Q & A with Stephen Winthrop, Chair, ALS Association National Board of Trustees

Today, we sit down with Stephen Winthrop, our newly elected Chair of The ALS Association Board of Trustees to hear his thoughts on the fight against ALS and the role of The ALS Association in that fight. Stephen first joined the Association as a Trustee in 2015. He brings his expertise in fundraising, financial management, grant writing and information management services for non-profit organizations gained from a career in management consulting. He was diagnosed with ALS in November 2013 and immediately focused his energy on the fight against ALS. We are proud to be led by such a great leader and tireless ALS advocate.

Q: You have served on the Board of Trustees of The ALS Association for the last two and a half years and are now its Chair. What are your thoughts on the Board and its role in advancing the mission of The ALS Association and serving the ALS community?

A: The national Board of Trustees is a remarkable assortment of individuals with a wide range of skills and life experiences. What unites us is a dedication to help find an effective treatment or cure for ALS, and to address the needs and concerns of all those people touched by ALS. Virtually everyone on the Board has a connection to ALS and most have served on the board of one of our chapters. We all care about finding new treatments and a cure as quickly as possible.

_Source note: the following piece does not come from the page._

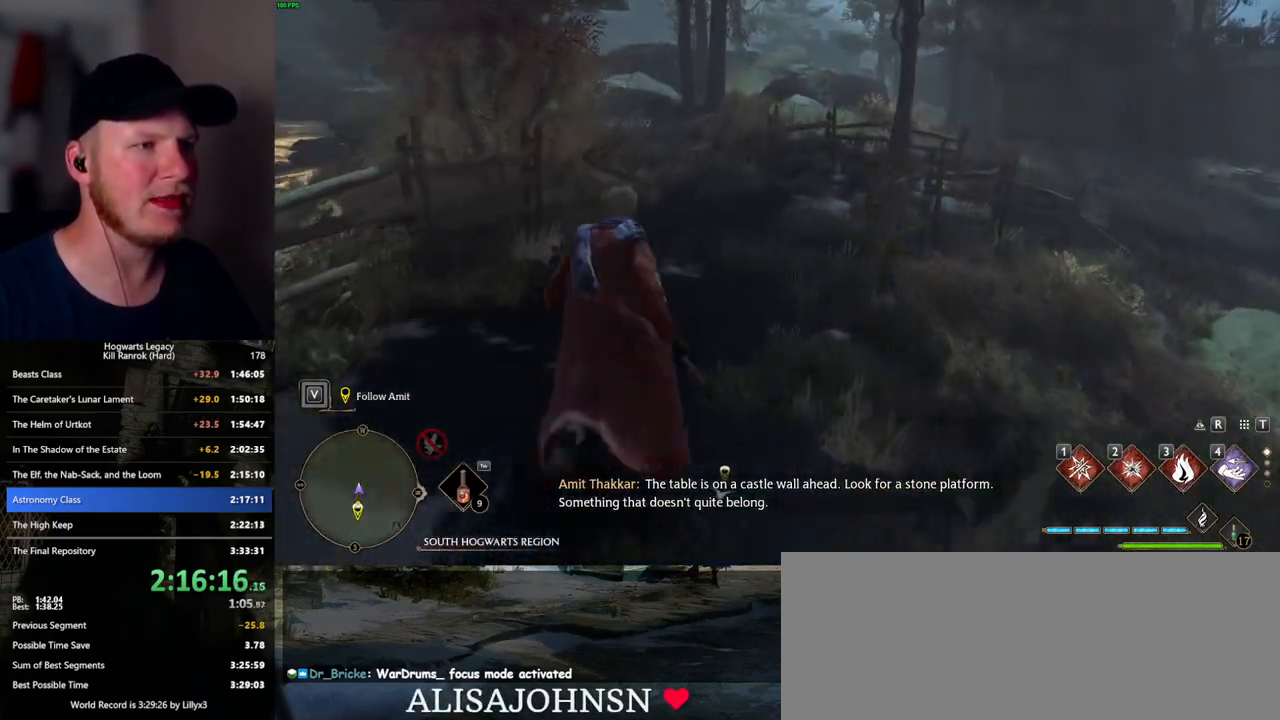
{"keys": ["w"], "mouse": [], "events": []}
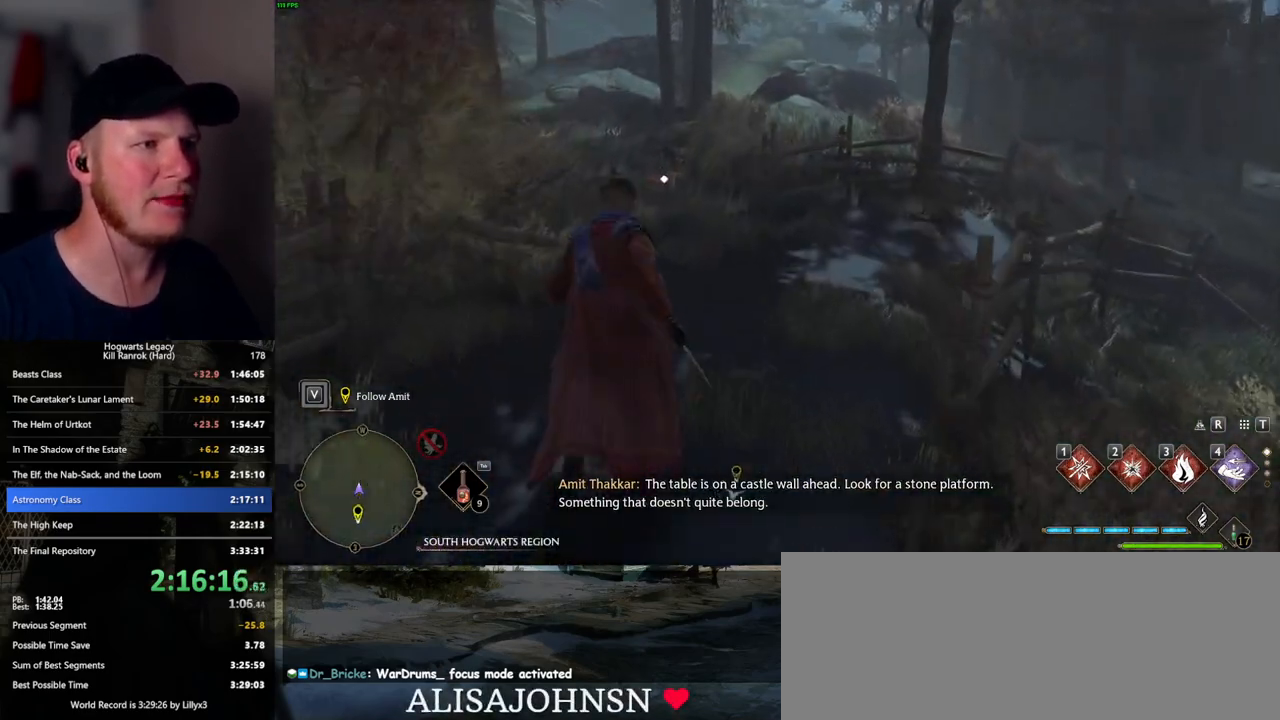
{"keys": ["w"], "mouse": [], "events": []}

Q: What are the biggest misconceptions about The ALS Association?

A: That is a difficult question, because of how quickly the ALS landscape has been changing and changing again in recent years. Three or four years ago, the biggest misconception about The ALS Association might have been that we were out of touch with the needs of the ALS community or were not doing enough to meet the needs of patients. Along came the ALS Ice Bucket Challenge, many changes to our national staff, several major legislative victories on Capitol Hill, and an accelerating array of scientific learning and medical advances. The ALS Association has been at the center of most of those developments. To be honest, I think public perceptions are lagging behind much of this exciting change.

Q: What role does The ALS Association play in the ALS community?

A: The ALS Association plays a unique role in many respects. By virtue of our size and geographic spread, and then indirectly through our network of certified centers, we are involved in delivering more care services to the ALS community than any other organization. When it comes to research, the funds from the ALS Ice Bucket Challenge have allowed us to triple our annual funding of research and to become one of the major catalysts of strategic research thinking in the ALS community. And of course, we continue to be the leader of public policy development and advocacy in the critically important area of promoting and advancing a wide range of public policy initiatives affecting research and care services alike.

Q: What are the biggest challenges facing the ALS community and The ALS Association?

A: We have to make sure that we do not become “yesterday’s news.” The Ice Bucket Challenge was an amazing phenomenon to behold, and it brought in $115 million to the ALS Association. The FDA’s recent approval of RADICAVA brings us our first new drug treatment in 22 years. In spite of these fantastic developments, it is sad to say that we have barely scratched the surface in the fight against this dreadful disease. We must not allow anyone to think “Mission Accomplished.”

Q: How can The ALS Association continue to improve itself?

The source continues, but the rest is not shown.